Return the listing below exactly, with the pictures dropped.

★ ★ ★ ★

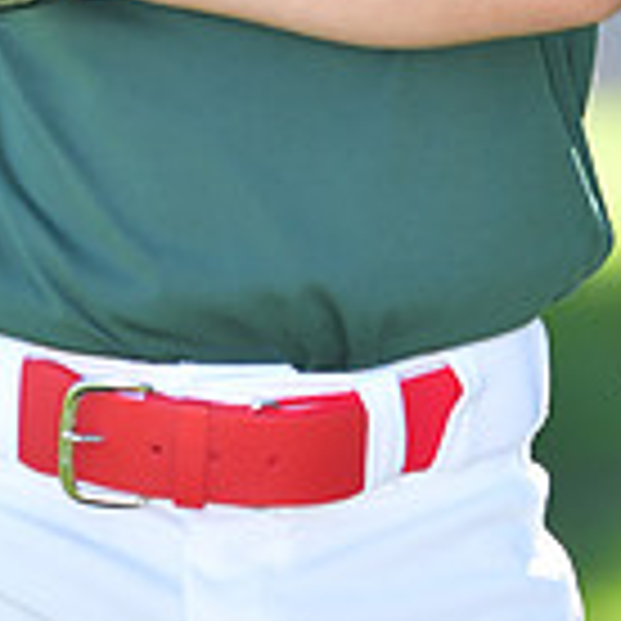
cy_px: -598
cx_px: 317
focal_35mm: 725
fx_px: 14711
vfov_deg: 2.4
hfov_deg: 2.4
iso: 400
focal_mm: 135
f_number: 4
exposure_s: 1/1250
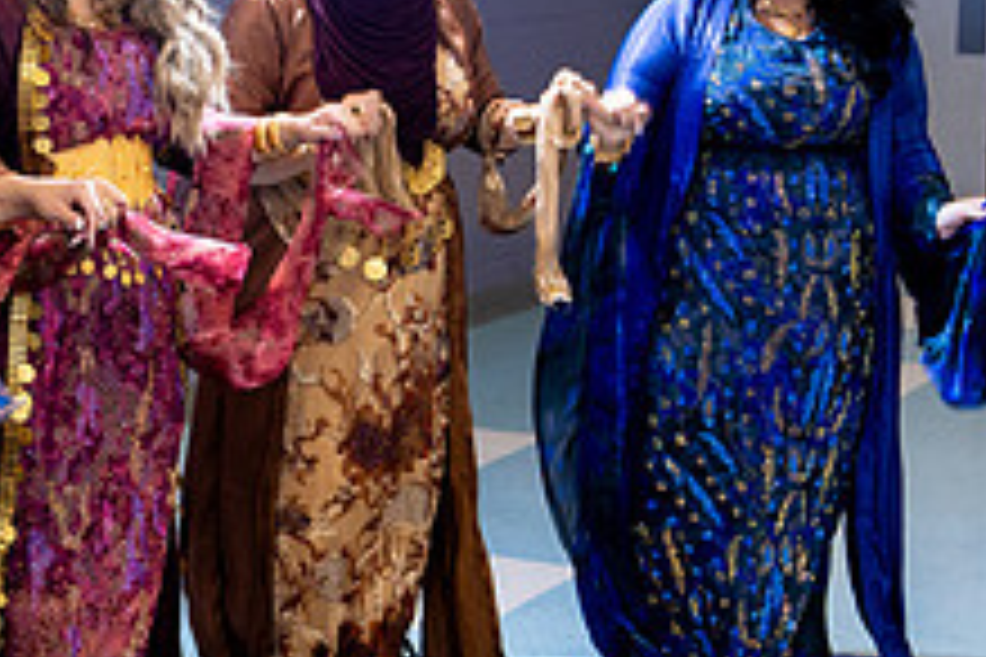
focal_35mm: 90
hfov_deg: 21.1
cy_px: 268
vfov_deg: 15.2
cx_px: -185
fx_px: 2465
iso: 800
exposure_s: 1/160
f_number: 2.8
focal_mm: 34
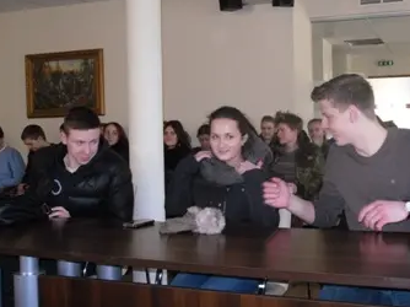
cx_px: 265
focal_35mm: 47
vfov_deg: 30.8
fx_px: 556
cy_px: 157
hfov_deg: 40.1
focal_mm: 6.3
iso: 200
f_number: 3.5
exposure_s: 1/45
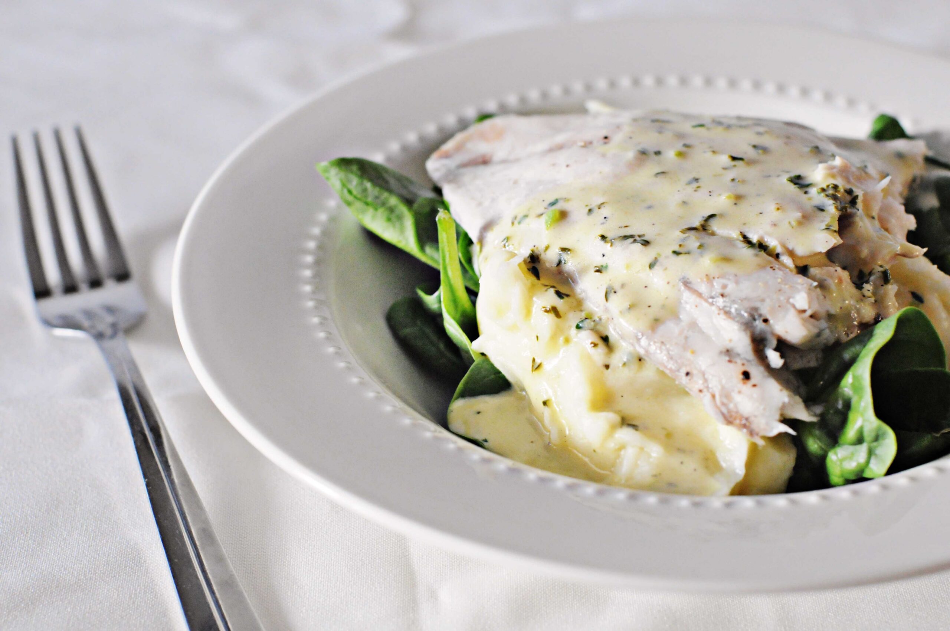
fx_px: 1977
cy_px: 316
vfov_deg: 18.1
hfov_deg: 27.0
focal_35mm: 75
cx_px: 475
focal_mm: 50
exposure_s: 1/40
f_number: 5
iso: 1600
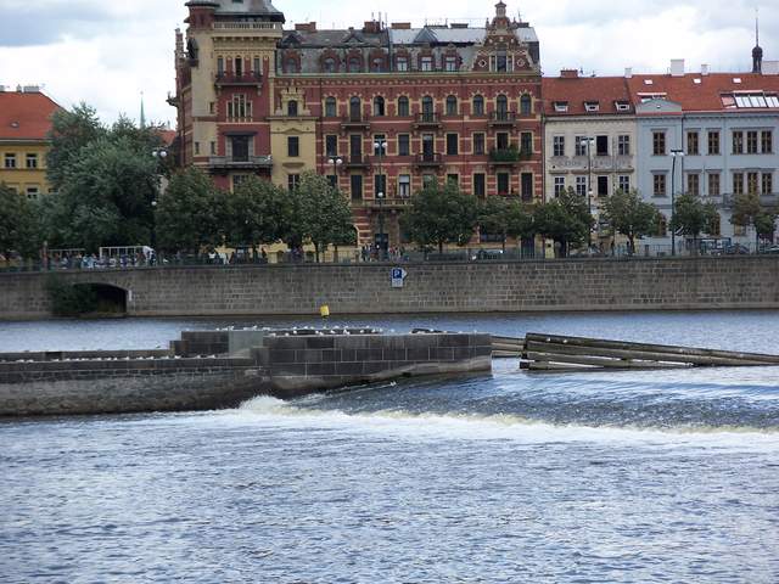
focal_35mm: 133
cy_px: 292
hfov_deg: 14.8
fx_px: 2993
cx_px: 390
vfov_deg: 11.1
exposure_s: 1/400
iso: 64
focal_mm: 28
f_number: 4
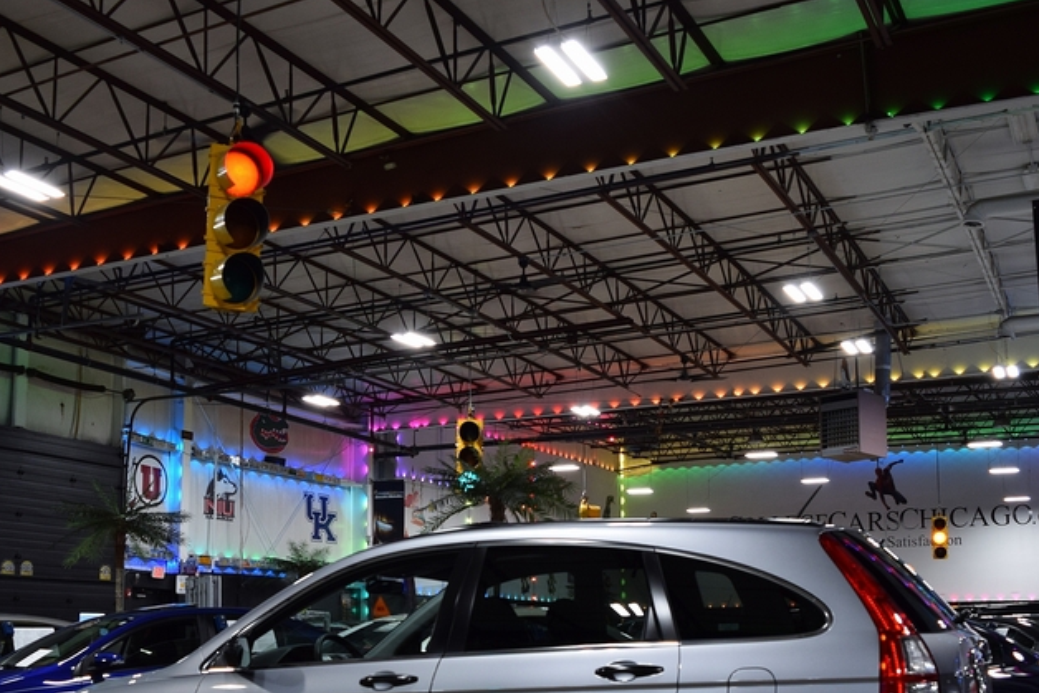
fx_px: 1270
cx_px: 491
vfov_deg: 30.0
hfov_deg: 44.5
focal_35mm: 44
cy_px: 533
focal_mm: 18
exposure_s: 1/80
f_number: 4.5
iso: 400
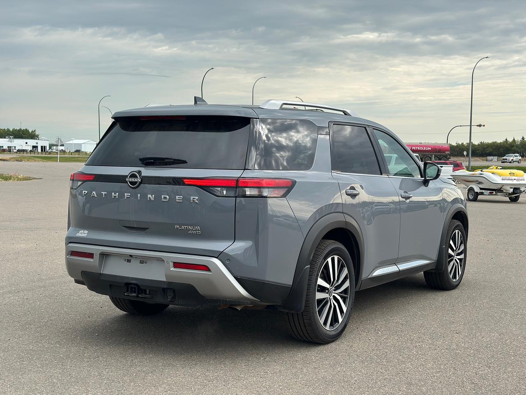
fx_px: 729
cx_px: 263
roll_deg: -1.8
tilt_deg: -3.1
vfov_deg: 30.3
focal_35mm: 48
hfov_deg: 39.7
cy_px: 198
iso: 100
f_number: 1.78
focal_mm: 6.86
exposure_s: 1/3155
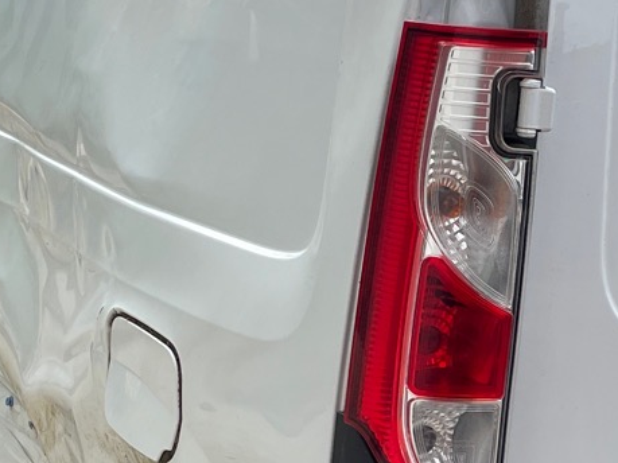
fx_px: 1821
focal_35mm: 102
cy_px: 359
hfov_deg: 18.9
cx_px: 553
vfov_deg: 14.4
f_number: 1.6
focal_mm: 4.2
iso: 32
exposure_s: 1/569
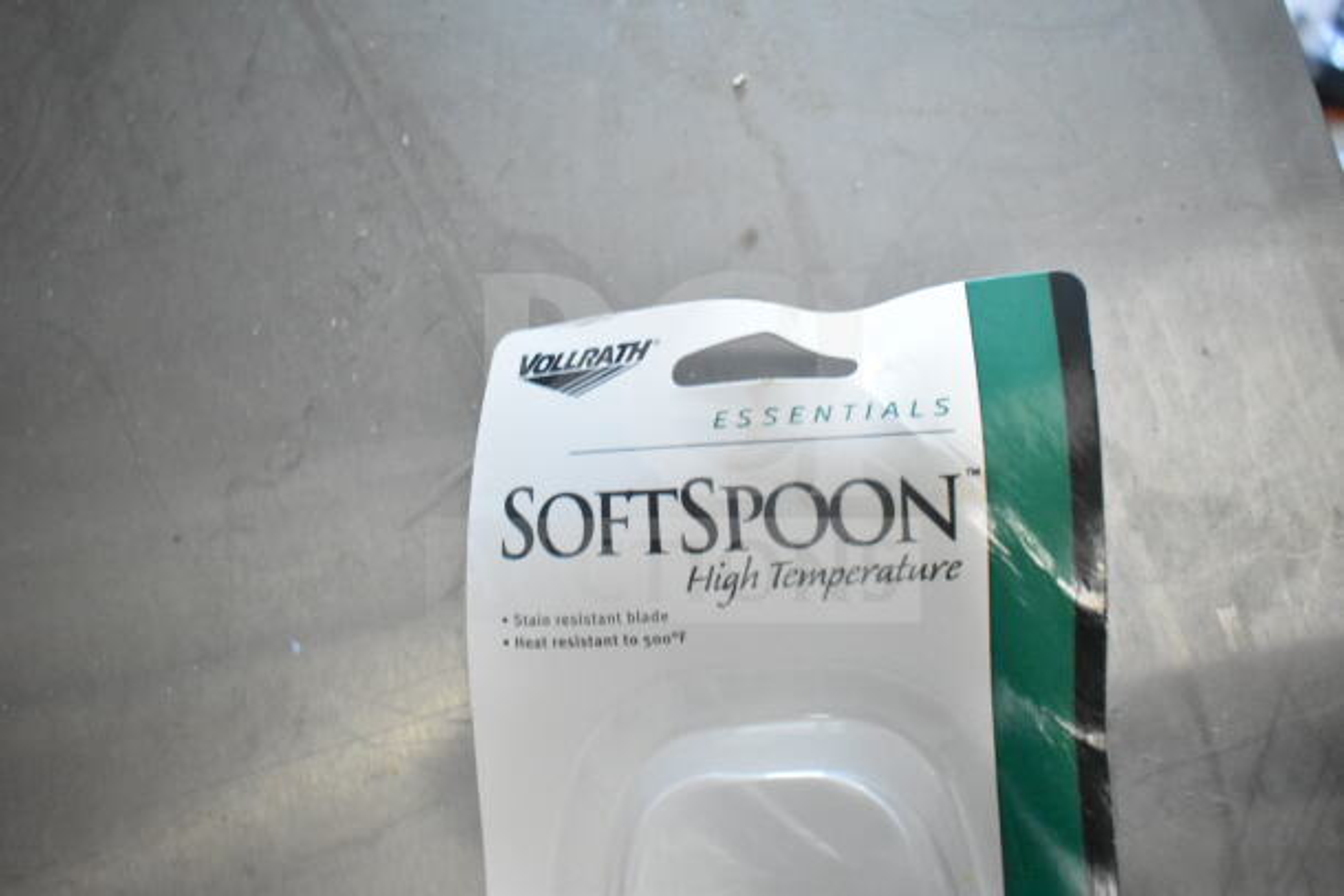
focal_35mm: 32
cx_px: 672
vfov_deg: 41.7
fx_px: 1176
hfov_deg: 59.5
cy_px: 448
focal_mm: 21
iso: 9000
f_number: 3.8
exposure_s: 1/30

★ ★ ★ ★

_SOLVED EXERCISE_.
cy_px: -598
cx_px: 317
focal_35mm: 725
fx_px: 14711
vfov_deg: 2.4
hfov_deg: 2.4
iso: 400
focal_mm: 135
f_number: 4
exposure_s: 1/1250
focal_35mm: 90
hfov_deg: 21.1
cy_px: 268
vfov_deg: 15.2
cx_px: -185
fx_px: 2465
iso: 800
exposure_s: 1/160
f_number: 2.8
focal_mm: 34
cx_px: 265
focal_35mm: 47
vfov_deg: 30.8
fx_px: 556
cy_px: 157
hfov_deg: 40.1
focal_mm: 6.3
iso: 200
f_number: 3.5
exposure_s: 1/45
fx_px: 1977
cy_px: 316
vfov_deg: 18.1
hfov_deg: 27.0
focal_35mm: 75
cx_px: 475
focal_mm: 50
exposure_s: 1/40
f_number: 5
iso: 1600
focal_35mm: 133
cy_px: 292
hfov_deg: 14.8
fx_px: 2993
cx_px: 390
vfov_deg: 11.1
exposure_s: 1/400
iso: 64
focal_mm: 28
f_number: 4
fx_px: 1270
cx_px: 491
vfov_deg: 30.0
hfov_deg: 44.5
focal_35mm: 44
cy_px: 533
focal_mm: 18
exposure_s: 1/80
f_number: 4.5
iso: 400
fx_px: 729
cx_px: 263
roll_deg: -1.8
tilt_deg: -3.1
vfov_deg: 30.3
focal_35mm: 48
hfov_deg: 39.7
cy_px: 198
iso: 100
f_number: 1.78
focal_mm: 6.86
exposure_s: 1/3155
fx_px: 1821
focal_35mm: 102
cy_px: 359
hfov_deg: 18.9
cx_px: 553
vfov_deg: 14.4
f_number: 1.6
focal_mm: 4.2
iso: 32
exposure_s: 1/569
focal_35mm: 32
cx_px: 672
vfov_deg: 41.7
fx_px: 1176
hfov_deg: 59.5
cy_px: 448
focal_mm: 21
iso: 9000
f_number: 3.8
exposure_s: 1/30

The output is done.